# BMOQ-L



## chipinator (17 Nov 2015)

Hey there,

Would anyone mind sharing roughly when in the Summer PRes BMOQ-L is run? (e.g. end of May to end of August?)

I tried searching for this but generally only found out length, not dates. So far there my unit hasn't been able to give me firm dates but I'm just trying to see if there's a general time that it's usually run.

Thanks a lot!


----------



## PuckChaser (17 Nov 2015)

Army course calendar on DWAN. It'll have the courses if they're up yet.


----------



## CanadianCamel (11 Dec 2015)

chipinator said:
			
		

> Hey there,
> 
> Would anyone mind sharing roughly when in the Summer PRes BMOQ-L is run? (e.g. end of May to end of August?)
> 
> ...



PRes and RegF do the same course.The summer serials usually run from End of May to Mid-August.

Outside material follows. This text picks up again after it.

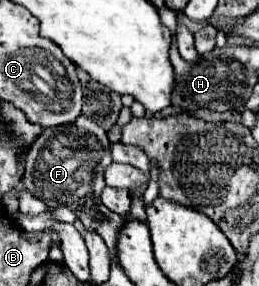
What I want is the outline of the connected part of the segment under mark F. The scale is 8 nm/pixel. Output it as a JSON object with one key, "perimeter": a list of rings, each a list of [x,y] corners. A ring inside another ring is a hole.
{"perimeter":[[[81,115],[75,123],[43,129],[43,133],[33,141],[29,157],[25,161],[23,185],[35,197],[41,197],[41,201],[45,201],[49,209],[61,205],[69,207],[77,215],[77,219],[85,223],[87,229],[93,227],[105,239],[111,253],[115,255],[117,233],[119,227],[123,227],[125,217],[109,211],[101,203],[101,191],[105,187],[105,169],[109,167],[109,163],[113,163],[113,159],[107,131],[101,129],[95,121],[89,121]]]}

These are rough dates for the summer. They run BMOQ-L all year round last I checked.


----------



## Mortar guy (20 Dec 2015)

BMOQ-L is indeed run during all three training trimesters. (Fall, Winter, Summer). The TCs (Meaford, Valcartier, Wainwright, Aldershot) run BMOQ-Ls in the summer, while the Infantry School runs courses all year round. The courses in the summer run from end-May to early August. Off the top of my head, I don't have the exact dates.

MG


----------